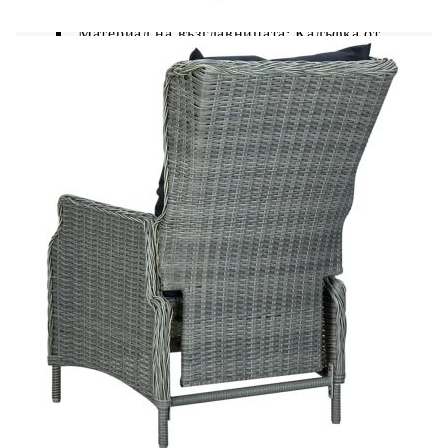
Материал на възглавницата: Калъфка от
100% полиестер с пълнеж от дунапрен
Размери на креслото (ненаклонено): 57 x
88 x 100 см (Ш x Д x В)
Размери на креслото (наклонено): 57 x 121
x 80 см (Ш х Д х В)
Ширина на седалката: 50 см
Дълбочина на седалката: 59 см
Височина на седалката от земята: 39 см
Височина на подлакътника от земята: 60 ​​см
Дебелина на възглавницата за сядане: 6 см
Дебелина възглавницата за облягане: 10 см
С функция за накланяне
Необходим е монтаж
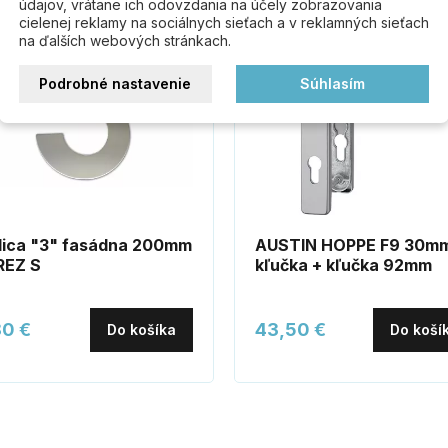
údajov, vrátane ich odovzdania na účely zobrazovania
ez
cielenej reklamy na sociálnych sieťach a v reklamných sieťach
na ďalších webových stránkach.
Podrobné nastavenie
Súhlasím
lica "3" fasádna 200mm
AUSTIN HOPPE F9 30m
REZ S
kľučka + kľučka 92mm
80 €
43,50 €
Do košíka
Do koší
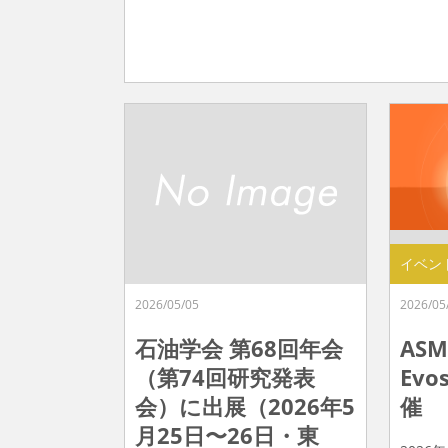
イベン
2026/05/05
2026/05
石油学会 第68回年会
ASM
（第74回研究発表
Ev
会）に出展（2026年5
催
月25日〜26日・東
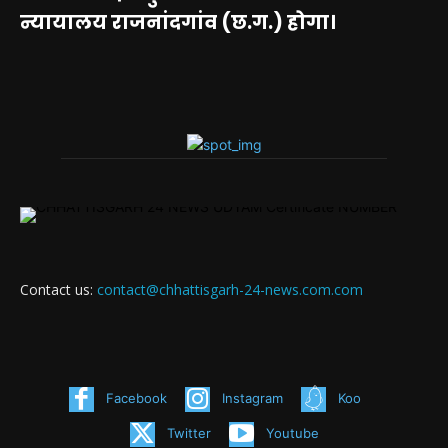
न्यायालय राजनांदगांव (छ.ग.) होगा।
Contact us:
contact@chhattisgarh-24-news.com.com
Facebook
Instagram
Koo
Twitter
Youtube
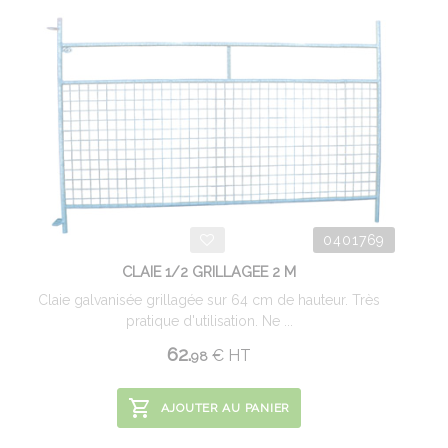
0401769
CLAIE 1/2 GRILLAGEE 2 M
Claie galvanisée grillagée sur 64 cm de hauteur. Très
pratique d'utilisation. Ne ...
62.
€
HT
98
AJOUTER AU PANIER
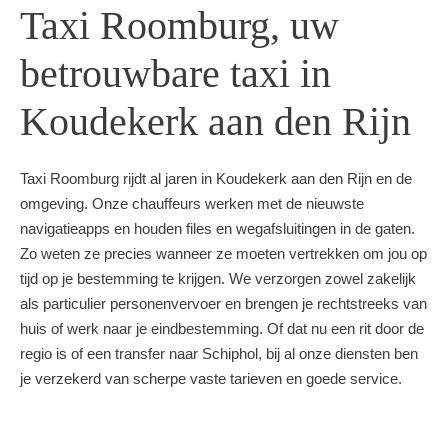
Taxi Roomburg, uw
betrouwbare taxi in
Koudekerk aan den Rijn
Taxi Roomburg rijdt al jaren in Koudekerk aan den Rijn en de
omgeving. Onze chauffeurs werken met de nieuwste
navigatieapps en houden files en wegafsluitingen in de gaten.
Zo weten ze precies wanneer ze moeten vertrekken om jou op
tijd op je bestemming te krijgen. We verzorgen zowel zakelijk
als particulier personenvervoer en brengen je rechtstreeks van
huis of werk naar je eindbestemming. Of dat nu een rit door de
regio is of een transfer naar Schiphol, bij al onze diensten ben
je verzekerd van scherpe vaste tarieven en goede service.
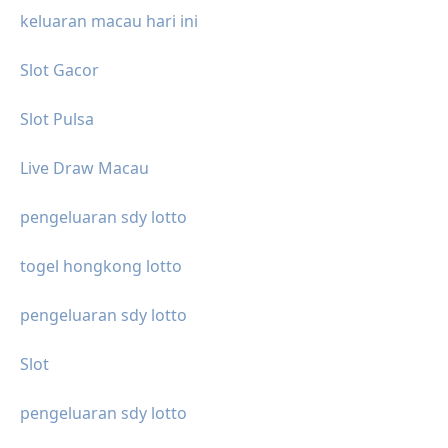
keluaran macau hari ini
Slot Gacor
Slot Pulsa
Live Draw Macau
pengeluaran sdy lotto
togel hongkong lotto
pengeluaran sdy lotto
Slot
pengeluaran sdy lotto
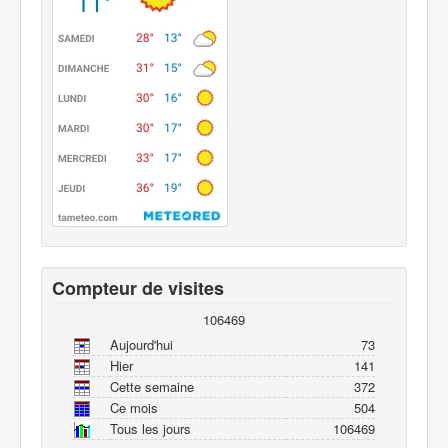
Compteur de visites
106469
Aujourd'hui
73
Hier
141
Cette semaine
372
Ce mois
504
Tous les jours
106469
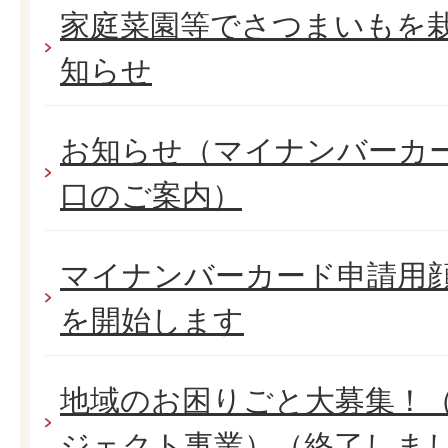
家庭菜園等でさつまいもを
知らせ
お知らせ（マイナンバーカ
口のご案内）
マイナンバーカード申請用
を開始します
地域のお困りごと大募集！
ジェクト事業）（終了しま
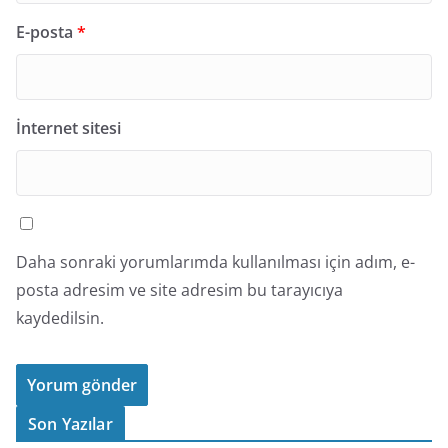
E-posta
*
İnternet sitesi
Daha sonraki yorumlarımda kullanılması için adım, e-
posta adresim ve site adresim bu tarayıcıya
kaydedilsin.
Son Yazılar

> What to do
Restate each line of the records exactly; pictures do not belong in the copy.

> Answer below
Материал на възглавницата: Калъфка от
100% полиестер с пълнеж от дунапрен
Размери на креслото (ненаклонено): 57 x
88 x 100 см (Ш x Д x В)
Размери на креслото (наклонено): 57 x 121
x 80 см (Ш х Д х В)
Ширина на седалката: 50 см
Дълбочина на седалката: 59 см
Височина на седалката от земята: 39 см
Височина на подлакътника от земята: 60 ​​см
Дебелина на възглавницата за сядане: 6 см
Дебелина възглавницата за облягане: 10 см
С функция за накланяне
Необходим е монтаж
údajov, vrátane ich odovzdania na účely zobrazovania
ez
cielenej reklamy na sociálnych sieťach a v reklamných sieťach
na ďalších webových stránkach.
Podrobné nastavenie
Súhlasím
lica "3" fasádna 200mm
AUSTIN HOPPE F9 30m
REZ S
kľučka + kľučka 92mm
80 €
43,50 €
Do košíka
Do koší
イベン
2026/05/05
2026/05
石油学会 第68回年会
ASM
（第74回研究発表
Ev
会）に出展（2026年5
催
月25日〜26日・東
न्यायालय राजनांदगांव (छ.ग.) होगा।
Contact us:
contact@chhattisgarh-24-news.com.com
Facebook
Instagram
Koo
Twitter
Youtube
0401769
CLAIE 1/2 GRILLAGEE 2 M
Claie galvanisée grillagée sur 64 cm de hauteur. Très
pratique d'utilisation. Ne ...
62.
€
HT
98
AJOUTER AU PANIER
Taxi Roomburg, uw
betrouwbare taxi in
Koudekerk aan den Rijn
Taxi Roomburg rijdt al jaren in Koudekerk aan den Rijn en de
omgeving. Onze chauffeurs werken met de nieuwste
navigatieapps en houden files en wegafsluitingen in de gaten.
Zo weten ze precies wanneer ze moeten vertrekken om jou op
tijd op je bestemming te krijgen. We verzorgen zowel zakelijk
als particulier personenvervoer en brengen je rechtstreeks van
huis of werk naar je eindbestemming. Of dat nu een rit door de
regio is of een transfer naar Schiphol, bij al onze diensten ben
je verzekerd van scherpe vaste tarieven en goede service.
keluaran macau hari ini
Slot Gacor
Slot Pulsa
Live Draw Macau
pengeluaran sdy lotto
togel hongkong lotto
pengeluaran sdy lotto
Slot
pengeluaran sdy lotto
Compteur de visites
106469
Aujourd'hui
73
Hier
141
Cette semaine
372
Ce mois
504
Tous les jours
106469
家庭菜園等でさつまいもを
知らせ
お知らせ（マイナンバーカ
口のご案内）
マイナンバーカード申請用
を開始します
地域のお困りごと大募集！
ジェクト事業）（終了しま
E-posta
*
İnternet sitesi
Daha sonraki yorumlarımda kullanılması için adım, e-
posta adresim ve site adresim bu tarayıcıya
kaydedilsin.
Son Yazılar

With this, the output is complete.